Keep every word of the listing and drop the images when you write it out.

══════

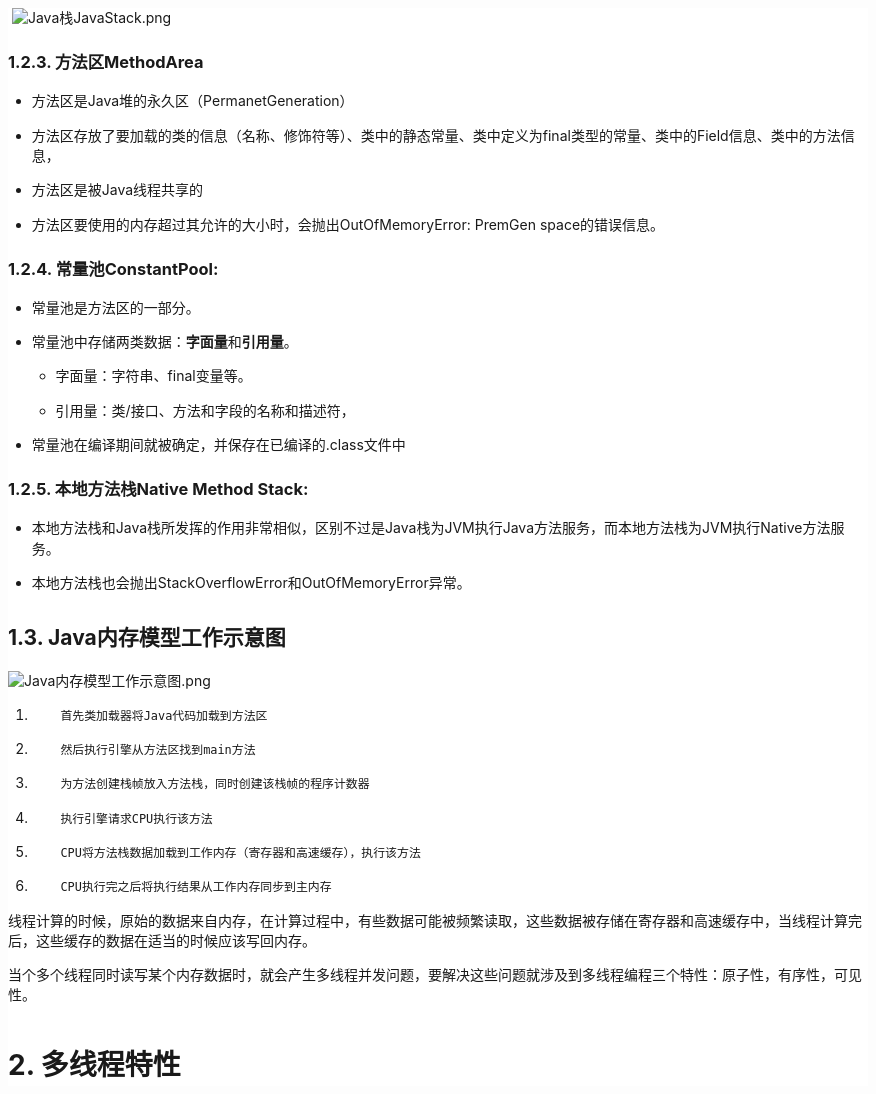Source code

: ​       ![Java栈JavaStack.png](https://upload-images.jianshu.io/upload_images/12214809-9c6dcf8875ff744e.png?imageMogr2/auto-orient/strip%7CimageView2/2/w/1240)                                               

 

### 1.2.3.   方法区MethodArea

- 方法区是Java堆的永久区（PermanetGeneration）

- 方法区存放了要加载的类的信息（名称、修饰符等）、类中的静态常量、类中定义为final类型的常量、类中的Field信息、类中的方法信息，

- 方法区是被Java线程共享的

- 方法区要使用的内存超过其允许的大小时，会抛出OutOfMemoryError: PremGen space的错误信息。

### 1.2.4.   常量池ConstantPool:

- 常量池是方法区的一部分。

- 常量池中存储两类数据：**字面量**和**引用量**。

  - 字面量：字符串、final变量等。

  - 引用量：类/接口、方法和字段的名称和描述符，

- 常量池在编译期间就被确定，并保存在已编译的.class文件中

### 1.2.5.   本地方法栈Native Method Stack:

- 本地方法栈和Java栈所发挥的作用非常相似，区别不过是Java栈为JVM执行Java方法服务，而本地方法栈为JVM执行Native方法服务。

- 本地方法栈也会抛出StackOverflowError和OutOfMemoryError异常。

 

## 1.3. Java内存模型工作示意图

   

![Java内存模型工作示意图.png](https://upload-images.jianshu.io/upload_images/12214809-8e3b657da3543ce6.png?imageMogr2/auto-orient/strip%7CimageView2/2/w/1240) 

1)         首先类加载器将Java代码加载到方法区

2)         然后执行引擎从方法区找到main方法

3)         为方法创建栈帧放入方法栈，同时创建该栈帧的程序计数器

4)         执行引擎请求CPU执行该方法

5)         CPU将方法栈数据加载到工作内存（寄存器和高速缓存），执行该方法

6)         CPU执行完之后将执行结果从工作内存同步到主内存

 

线程计算的时候，原始的数据来自内存，在计算过程中，有些数据可能被频繁读取，这些数据被存储在寄存器和高速缓存中，当线程计算完后，这些缓存的数据在适当的时候应该写回内存。

当个多个线程同时读写某个内存数据时，就会产生多线程并发问题，要解决这些问题就涉及到多线程编程三个特性：原子性，有序性，可见性。

 

# 2.   多线程特性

══════

#### ANSWER TO THIS PROBLEM:
Source code

: ​       ![Java栈JavaStack.png](https://upload-images.jianshu.io/upload_images/12214809-9c6dcf8875ff744e.png?imageMogr2/auto-orient/strip%7CimageView2/2/w/1240)                                               

 

### 1.2.3.   方法区MethodArea

- 方法区是Java堆的永久区（PermanetGeneration）

- 方法区存放了要加载的类的信息（名称、修饰符等）、类中的静态常量、类中定义为final类型的常量、类中的Field信息、类中的方法信息，

- 方法区是被Java线程共享的

- 方法区要使用的内存超过其允许的大小时，会抛出OutOfMemoryError: PremGen space的错误信息。

### 1.2.4.   常量池ConstantPool:

- 常量池是方法区的一部分。

- 常量池中存储两类数据：**字面量**和**引用量**。

  - 字面量：字符串、final变量等。

  - 引用量：类/接口、方法和字段的名称和描述符，

- 常量池在编译期间就被确定，并保存在已编译的.class文件中

### 1.2.5.   本地方法栈Native Method Stack:

- 本地方法栈和Java栈所发挥的作用非常相似，区别不过是Java栈为JVM执行Java方法服务，而本地方法栈为JVM执行Native方法服务。

- 本地方法栈也会抛出StackOverflowError和OutOfMemoryError异常。

 

## 1.3. Java内存模型工作示意图

   

![Java内存模型工作示意图.png](https://upload-images.jianshu.io/upload_images/12214809-8e3b657da3543ce6.png?imageMogr2/auto-orient/strip%7CimageView2/2/w/1240) 

1)         首先类加载器将Java代码加载到方法区

2)         然后执行引擎从方法区找到main方法

3)         为方法创建栈帧放入方法栈，同时创建该栈帧的程序计数器

4)         执行引擎请求CPU执行该方法

5)         CPU将方法栈数据加载到工作内存（寄存器和高速缓存），执行该方法

6)         CPU执行完之后将执行结果从工作内存同步到主内存

 

线程计算的时候，原始的数据来自内存，在计算过程中，有些数据可能被频繁读取，这些数据被存储在寄存器和高速缓存中，当线程计算完后，这些缓存的数据在适当的时候应该写回内存。

当个多个线程同时读写某个内存数据时，就会产生多线程并发问题，要解决这些问题就涉及到多线程编程三个特性：原子性，有序性，可见性。

 

# 2.   多线程特性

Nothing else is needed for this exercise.